• AIM OF THE EXERCISE:
Exclude the images, then return every line below exactly as written.
---------------
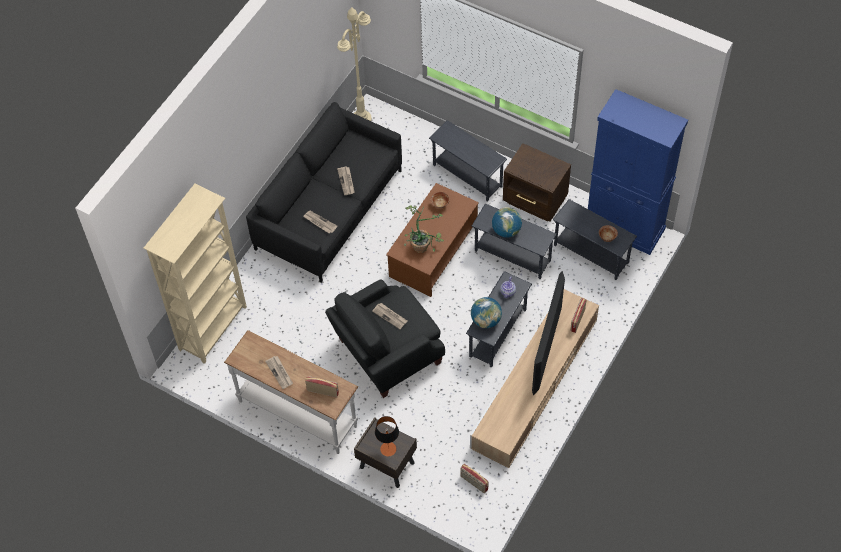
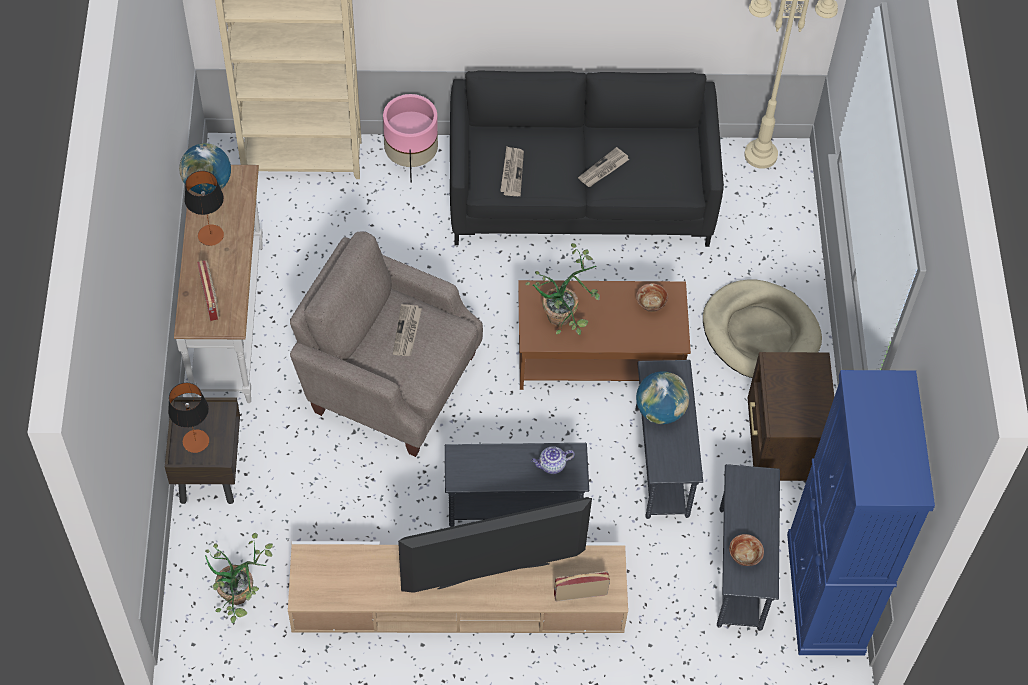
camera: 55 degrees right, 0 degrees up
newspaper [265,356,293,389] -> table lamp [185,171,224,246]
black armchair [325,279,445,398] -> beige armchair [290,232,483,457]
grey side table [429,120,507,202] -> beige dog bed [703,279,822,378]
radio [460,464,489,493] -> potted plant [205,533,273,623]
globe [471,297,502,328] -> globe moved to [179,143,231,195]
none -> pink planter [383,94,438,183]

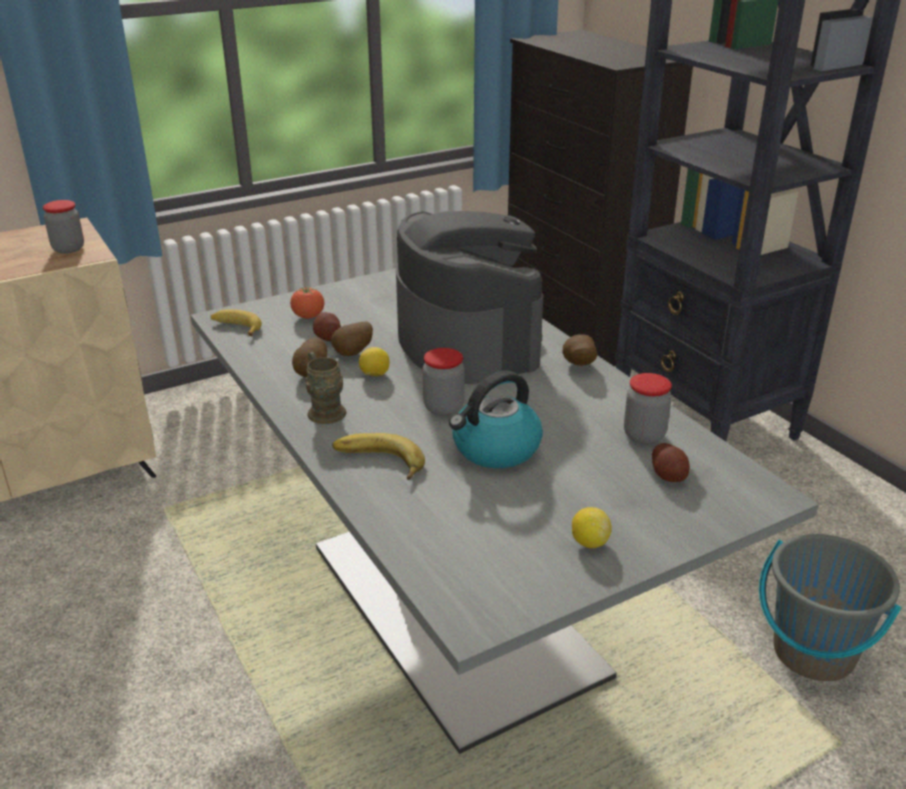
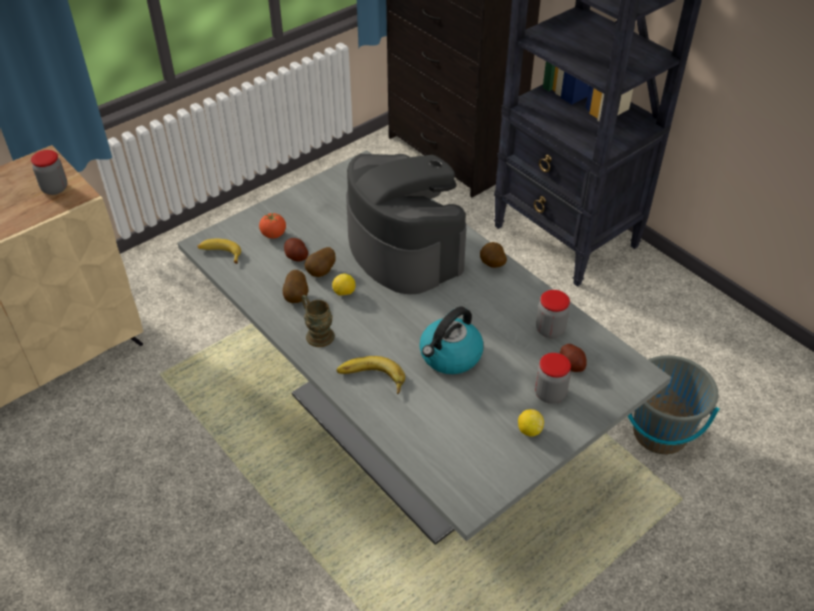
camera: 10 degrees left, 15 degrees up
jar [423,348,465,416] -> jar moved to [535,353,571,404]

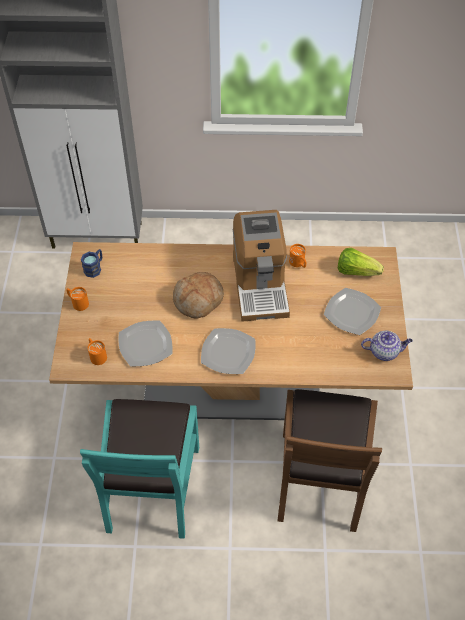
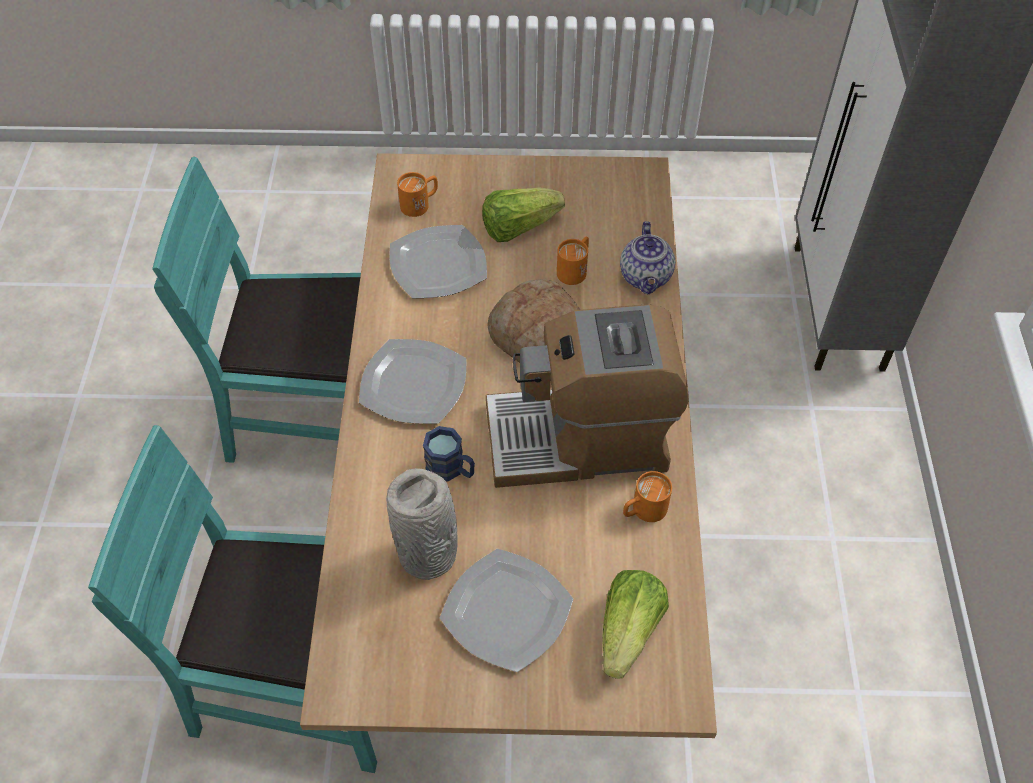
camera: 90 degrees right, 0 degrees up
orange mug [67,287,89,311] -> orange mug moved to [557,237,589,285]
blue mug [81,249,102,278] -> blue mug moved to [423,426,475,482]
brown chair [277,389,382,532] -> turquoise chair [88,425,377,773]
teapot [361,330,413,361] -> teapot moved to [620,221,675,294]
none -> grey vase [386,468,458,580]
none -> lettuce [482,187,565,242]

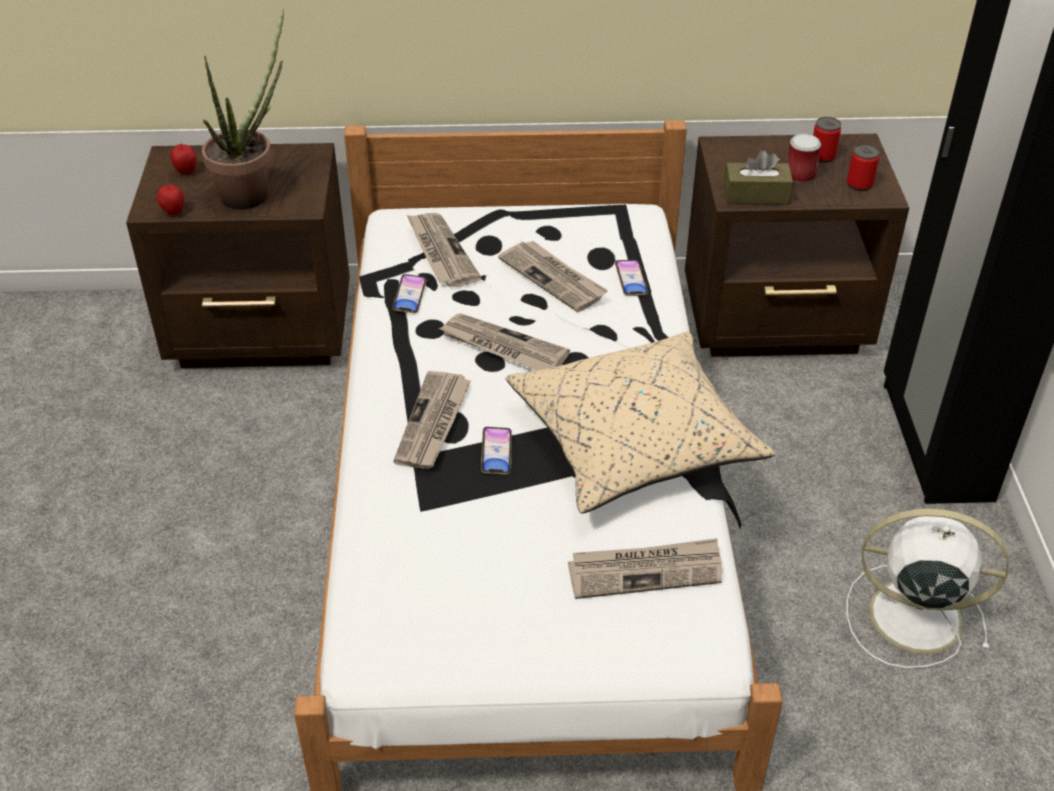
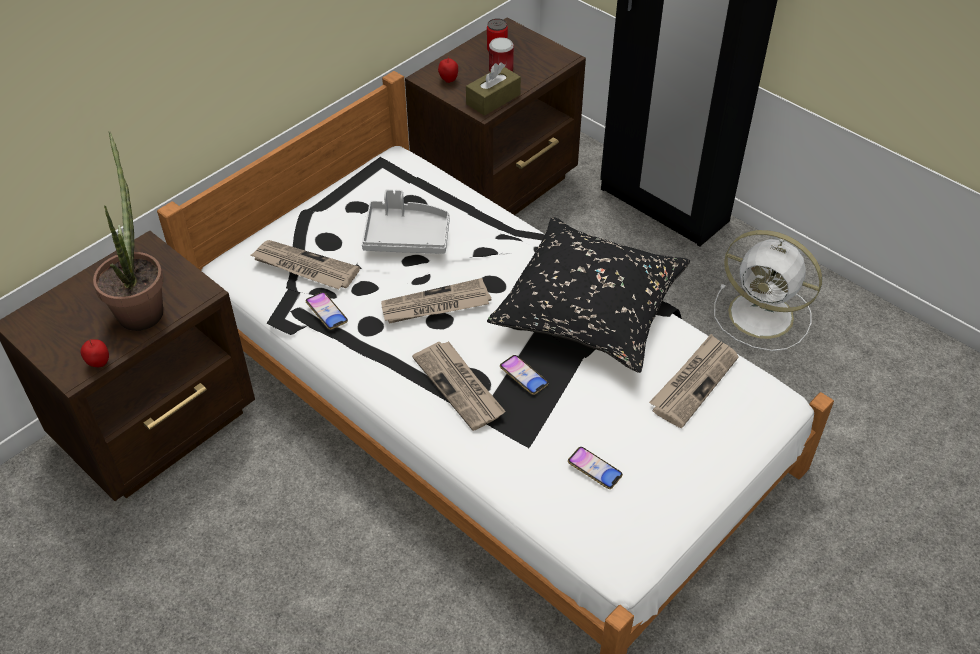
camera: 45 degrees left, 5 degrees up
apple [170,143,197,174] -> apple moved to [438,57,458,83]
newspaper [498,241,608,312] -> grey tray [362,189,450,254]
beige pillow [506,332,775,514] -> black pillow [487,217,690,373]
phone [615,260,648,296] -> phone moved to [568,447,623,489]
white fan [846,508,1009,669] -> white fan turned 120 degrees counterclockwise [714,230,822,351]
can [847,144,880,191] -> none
---------------
• SOLUTION TO THE EXERCISE:
camera: 55 degrees right, 0 degrees up
newspaper [265,356,293,389] -> table lamp [185,171,224,246]
black armchair [325,279,445,398] -> beige armchair [290,232,483,457]
grey side table [429,120,507,202] -> beige dog bed [703,279,822,378]
radio [460,464,489,493] -> potted plant [205,533,273,623]
globe [471,297,502,328] -> globe moved to [179,143,231,195]
none -> pink planter [383,94,438,183]

camera: 10 degrees left, 15 degrees up
jar [423,348,465,416] -> jar moved to [535,353,571,404]

camera: 90 degrees right, 0 degrees up
orange mug [67,287,89,311] -> orange mug moved to [557,237,589,285]
blue mug [81,249,102,278] -> blue mug moved to [423,426,475,482]
brown chair [277,389,382,532] -> turquoise chair [88,425,377,773]
teapot [361,330,413,361] -> teapot moved to [620,221,675,294]
none -> grey vase [386,468,458,580]
none -> lettuce [482,187,565,242]

camera: 45 degrees left, 5 degrees up
apple [170,143,197,174] -> apple moved to [438,57,458,83]
newspaper [498,241,608,312] -> grey tray [362,189,450,254]
beige pillow [506,332,775,514] -> black pillow [487,217,690,373]
phone [615,260,648,296] -> phone moved to [568,447,623,489]
white fan [846,508,1009,669] -> white fan turned 120 degrees counterclockwise [714,230,822,351]
can [847,144,880,191] -> none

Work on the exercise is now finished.